Ferrara, lettere minatorie a Lodi: Arquà andrà a processo
L’ex consigliera rinviata a giudizio per minacce
Ferrara Patteggia 5 mesi e 18 giorni per simulazione di reato, e andrà a processo per minacce. Questo l’esito dell’udienza predibattimentale in cui l’ex consigliera comunale Rossella Arquà era chiamata a rispondere delle lettere anonime in cui minacciava se stessa e l’allora vicesindaco Nicola Lodi. Oggi, 23 dicembre, il giudice Giovanni Solinas ha accolto la proposta di patteggiamento per simulazione di reato per le otto missive contenenti frasi auto intimidatorie che la donna, su sua stessa ammissione, tra l’aprile e il giugno del 2021 confezionò e lasciò nella sede della Lega in via Ripagrande. Ma Arquà doveva inoltre rispondere di minacce per le parole che quelle lettere recavano anche contro Naomo, quali «Lodi preparati che farai una brutta fine» o «Caro Lodi e tu che apri la sede e ti vedo Arquà adesso il gioco diventa pesante occhio» e «Lodi sappiamo dove abiti Arquà adesso sappiamo dove abiti tu o soli o in compagnia addio per voi è finita».
La difesa dell’imputata (l’avvocato Bernardo Gentile per l’avvocato Fabio Anselmo) aveva chiesto il non luogo a procedere ritenendo che non vi fosse una minaccia effettiva e reale, e dunque un pericolo concreto, nei confronti del destinatario, e suggerendo che di quelle missive Lodi fosse a conoscenza, circostanza che l’ex vicesindaco, costituito parte civile con l’avvocato Carlo Bergamasco, ha sempre decisamente negato. Il giudice ha ritenuto dunque che gli elementi a carico di Arquà meritino un approfondimento dibattimentale, e ha rinviato a giudizio la consigliera fissando la prima udienza il 27 gennaio. Un altro punto che dovrà essere approfondito, ribatte la difesa, è la corretta tenuta del telefono cellulare della ex consigliera posto sotto sequestro dalla Digos: secondo una consulenza il dispositivo sarebbe infatti stato acceso e usato non è chiaro con quale autorizzazione e a quale scopo. Insieme al cellulare, la Digos pose sotto sequestro anche le lettere e altro materiale trovato a casa della donna nel corso di una perquisizione disposta alla luce delle immagini girate dalle telecamere piazzate dagli inquirenti in via Ripagrande. Scoperta, Rossella Arquà poi confessò, ma quella confessione – è la tesi della difesa – dovrà essere “integrata” dalle conversazioni whatsapp tra la colei che minacciava (fino ad allora fedelissima e braccio destro di Lodi) e il minacciato, e che darebbero ai fatti una lettura diversa.
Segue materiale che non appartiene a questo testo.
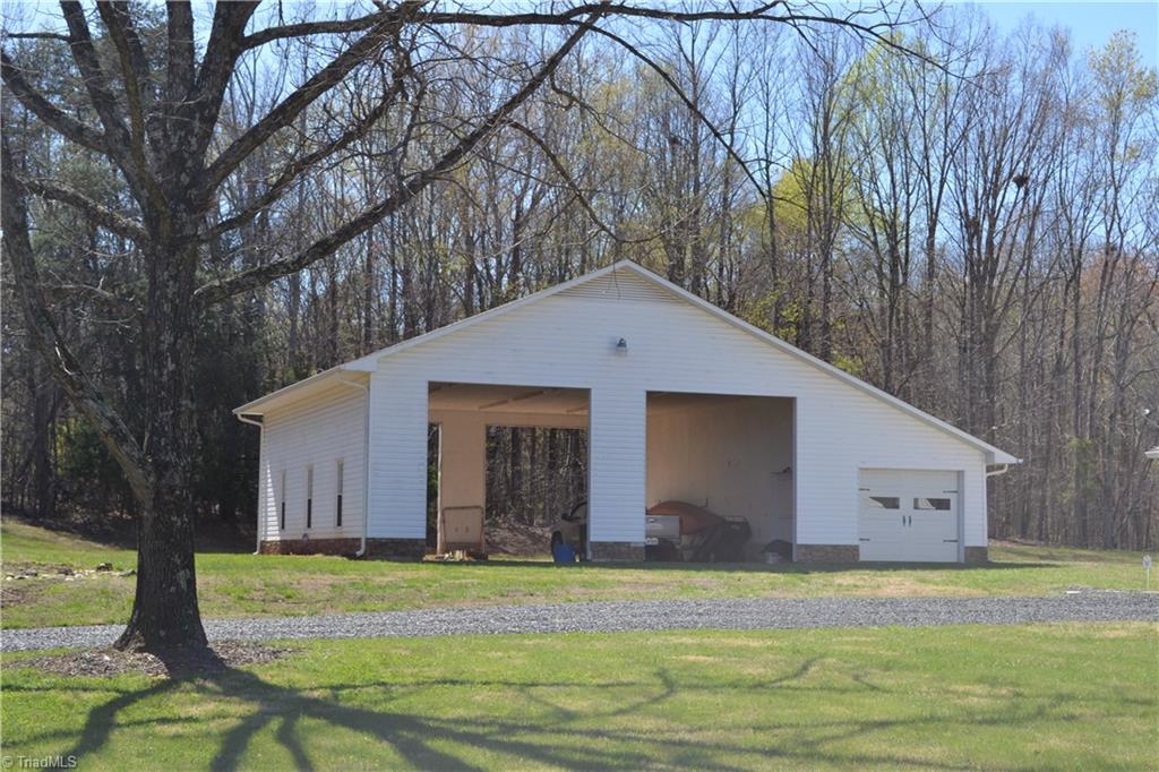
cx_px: 580
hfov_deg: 35.1
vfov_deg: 23.8
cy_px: 386
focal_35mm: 57
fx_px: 1834
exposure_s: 1/200
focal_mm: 38
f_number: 7.1
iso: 100
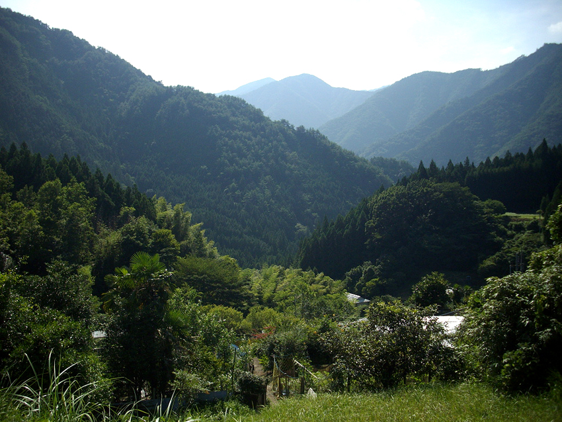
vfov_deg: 38.7
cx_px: 281
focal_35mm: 37
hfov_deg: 50.1
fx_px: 601
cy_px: 211
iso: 80
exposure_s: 1/320
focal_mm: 6.2
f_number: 5.6
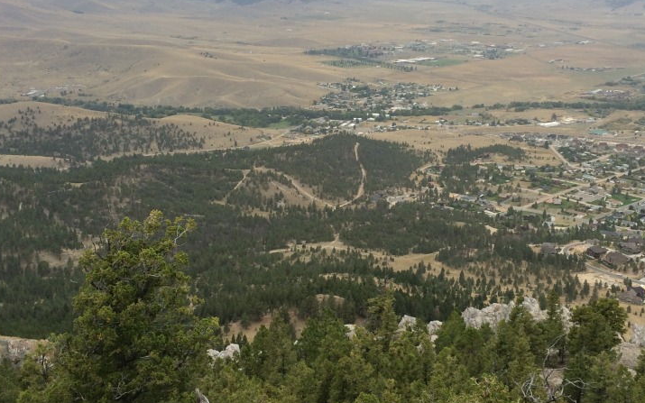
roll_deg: +0.9
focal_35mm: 44
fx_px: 774
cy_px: 154
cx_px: 382
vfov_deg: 29.1
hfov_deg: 45.1
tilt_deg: -15.1
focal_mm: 4.15
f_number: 2.2
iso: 32
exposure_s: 1/222
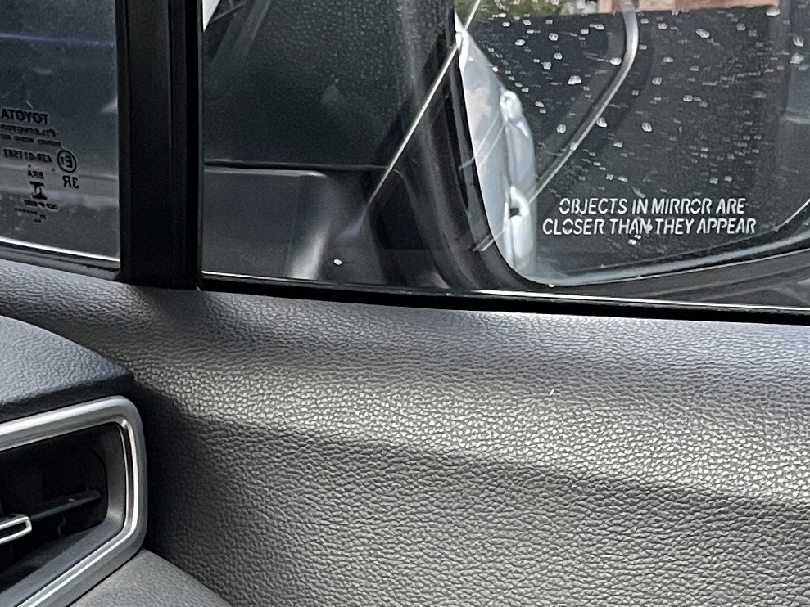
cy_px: 822
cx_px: 73
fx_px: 2481
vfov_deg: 13.4
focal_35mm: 106
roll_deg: -1.2
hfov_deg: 18.2
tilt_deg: -20.8
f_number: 1.6
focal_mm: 5.1
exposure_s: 1/66
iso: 125
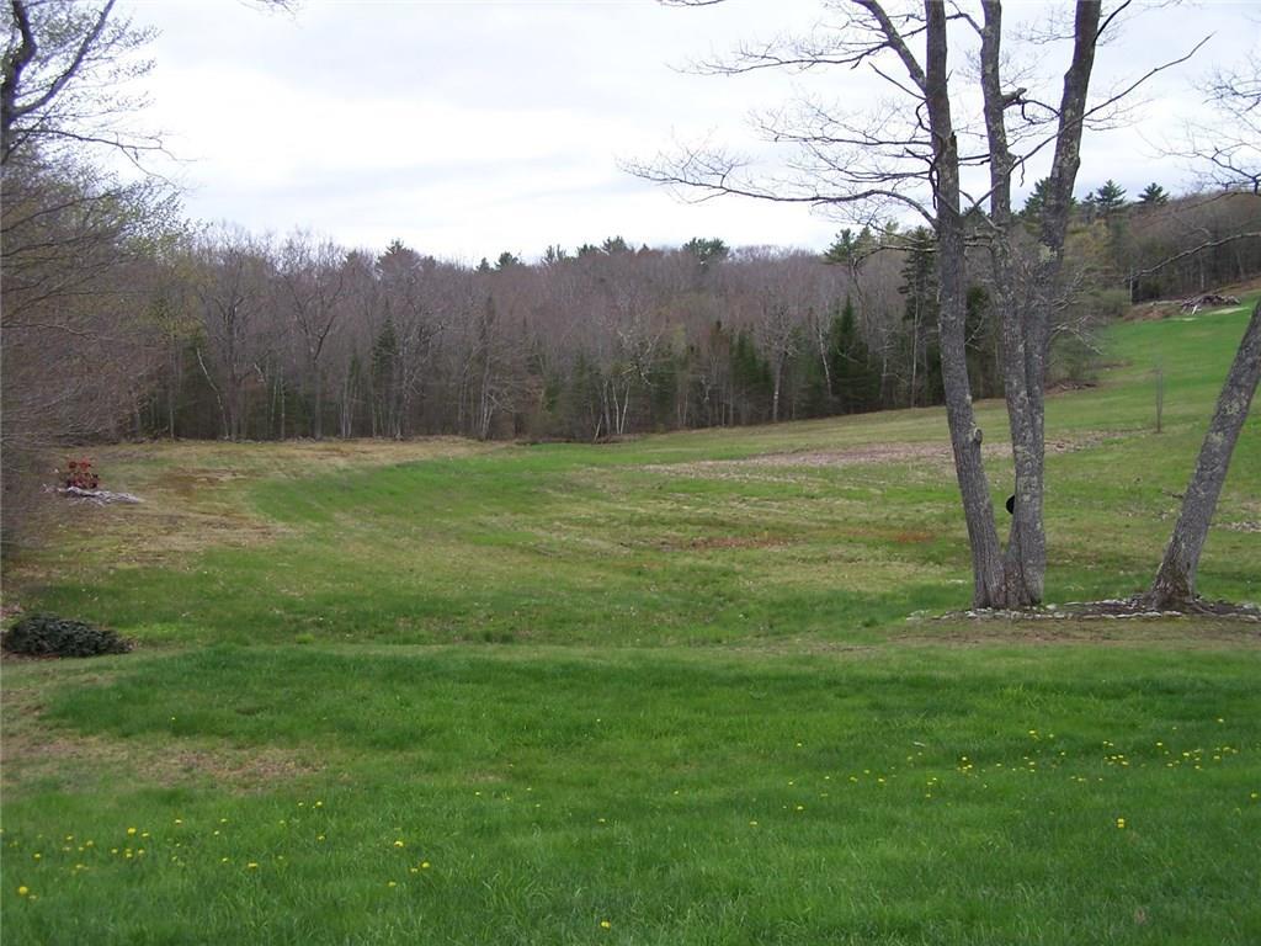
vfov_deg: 37.7
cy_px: 473
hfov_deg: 49.0
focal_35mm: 38
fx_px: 1384
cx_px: 630
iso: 80
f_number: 2.8
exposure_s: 1/800
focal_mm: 6.3
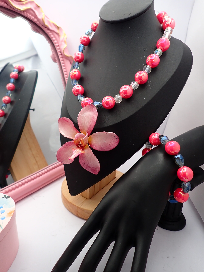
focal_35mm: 25
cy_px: 136
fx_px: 196
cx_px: 102
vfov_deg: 69.4
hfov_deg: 54.9
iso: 100
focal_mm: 4.5
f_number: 2
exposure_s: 1/125
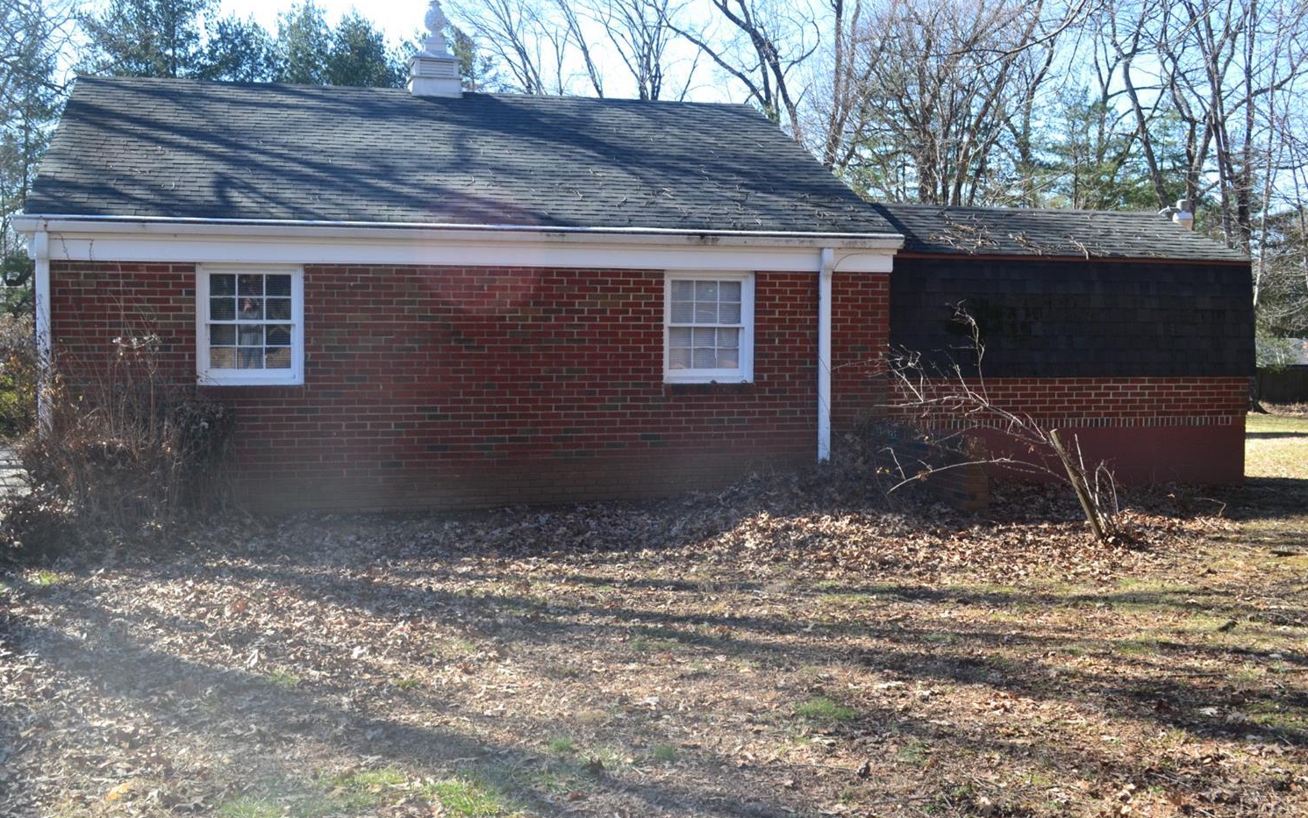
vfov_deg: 32.0
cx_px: 654
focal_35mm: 40
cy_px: 385
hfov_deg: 49.3
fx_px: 1426
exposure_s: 1/160
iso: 400
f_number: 9
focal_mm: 26
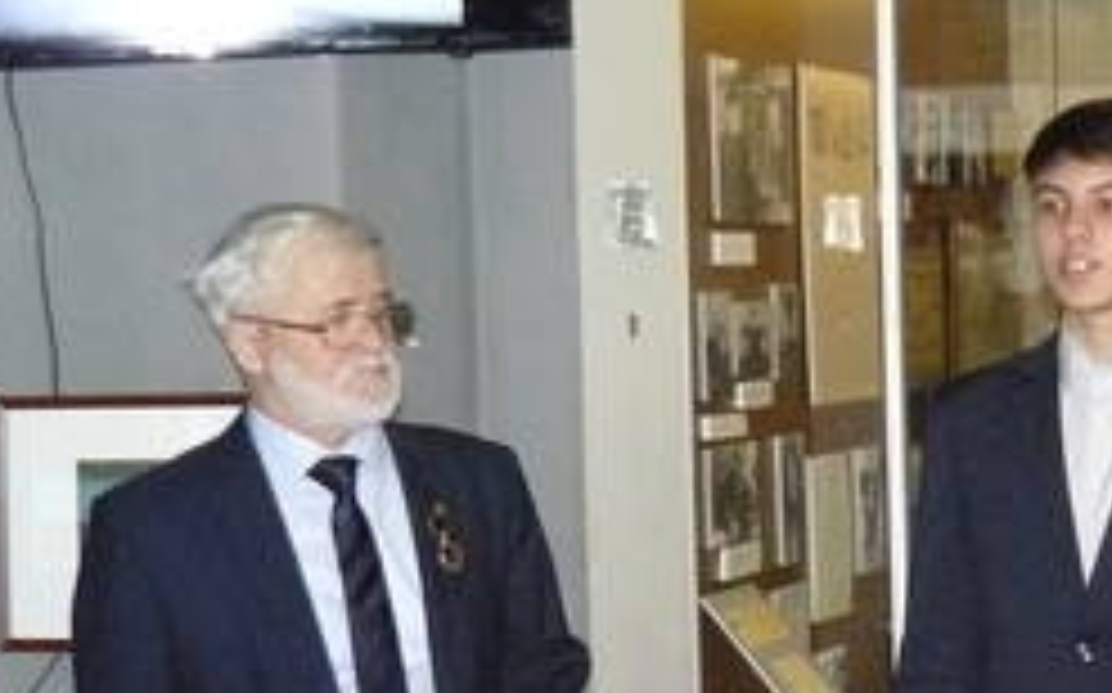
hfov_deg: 19.6
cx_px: 1373
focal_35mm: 99
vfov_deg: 13.2
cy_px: 490
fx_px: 2998
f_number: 2.8
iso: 400
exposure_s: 1/30
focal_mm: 6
Il caso aveva portato alle dimissioni della consigliera leghista, un atto che le venne fatto firmare per la strada, lungo via Spadari, con i fogli appoggiati su un cassonetto. Dimissioni che vennero poi annullate dal Consiglio di Stato, per il modo irrituale utilizzato, non rispettoso dei protocolli. Arquà nel novembre del 2022 tornò dunque a sedersi in consiglio, sempre per la Lega, partito da cui non era mai stata espulsa.